The IPPR also makes a number of other key recommendations, principally that income-contingent loans be available to further as well as higher education students, that market rates of interest be levied on loans (with exemptions for low-income students) and that students have a choice between paying fees upfront or as postgraduates.

Nick Barr, an economist at the London School of Economics, whose extensive work on student support has backed higher interest rates on loans, said:

"Raising the interest rate on student loans to the level of the government's cost of borrowing would save about £800 million per year."

He added: "Forcing students to pay fees upfront clearly creates problems. No sensible person who has thought about this gives it any credence."

The IPPR report does not say how much money would be raised by differential fees. This was last calculated by David Greenaway and Michelle Haynes of Nottingham University in their report for the Russell Group universities.

Professor Greenaway is updating this work, but in 2000 he estimated that setting fees in line with the cost differentials used by Hefce, with £1,000 as the base and fees ranging up to £4,500, would generate additional funding of £600 million a year.

The Greenaway report argues that up to 60 per cent of students in elite universities in the US benefit from scholarships. The report acknowledges that loans would have to be available in the UK while universities built up scholarship funds.

The report says: "The Barr-Crawford income-contingent loan scheme has the potential to meet all the objectives of an efficient and just regime. It is repaid only when the graduate can afford to do so, and over a long period."

At the free-market end of the modelling, Warwick University economist Andrew Oswald argues that universities should be free to charge students up to £7,000 a year for a course.

He said: "It costs about £5,000 to deliver a course. Universities need the extra £2,000 for scholarship schemes and because they are going bust. Universities charging higher fees could give up their government grant, which would then go to new universities."

He said he did not believe that government loans were crucial to the system.

Roger Brown, principal of Southampton Institute, warned against a lack of planning. "Universities need to think through all the consequences of differential fees.

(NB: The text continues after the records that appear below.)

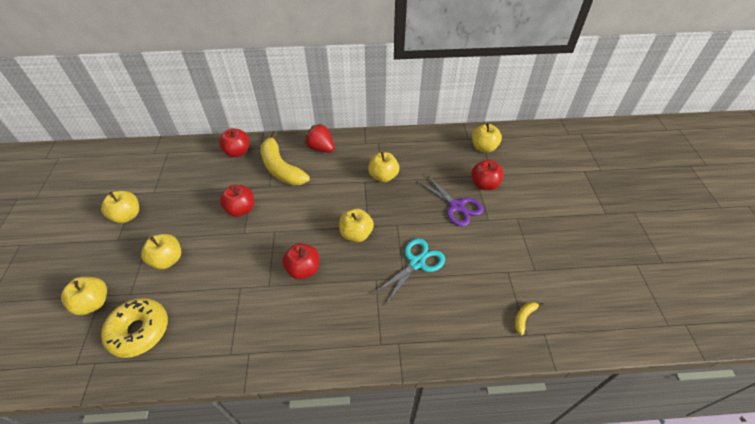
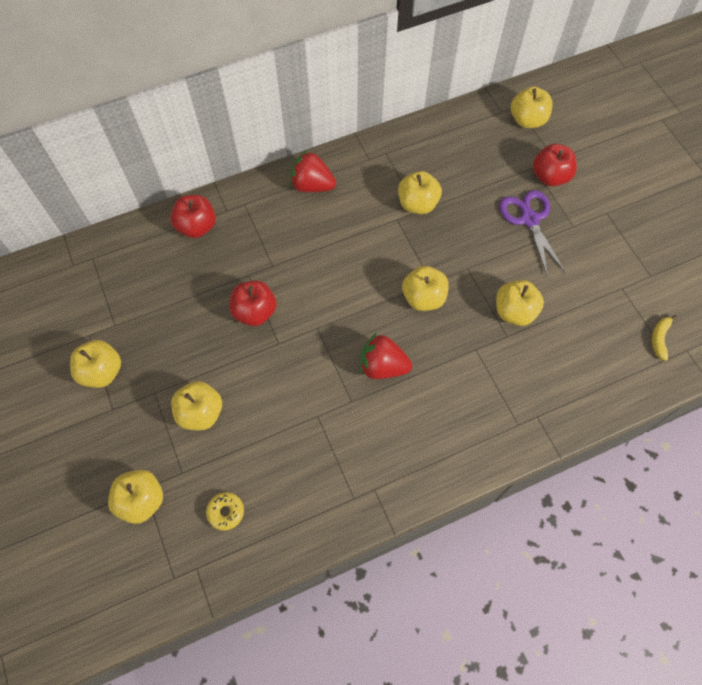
camera: 20 degrees left, 15 degrees up
(139, 331) = (226, 512): yellow donut -> yellow donut, size x0.48
(281, 168) = (273, 233): yellow banana -> none
(303, 269) = (382, 366): red apple -> red strawberry
(417, 263) = (514, 312): turquoise scissors -> yellow apple
(457, 206) = (529, 219): purple scissors -> purple scissors turned 135 degrees counterclockwise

The impact on disadvantaged students is an obvious area of concern. But also the impact on the quality regime is not yet understood."

John Randall, former head of the Quality Assurance Agency, warned last year in The THES that differential fees would lead to a more rigorous inspection regime.

He said: "If top-up fees are introduced, they will represent, for the individual, a financial commitment at least as significant as many of those for which the law provides a detailed regulatory regime in fields such as the financial services."

Dr Brown said: "Professional bodies [that validate degrees] would also probably have something to say if one university charged more for a course than another university - what would justify a higher fee?"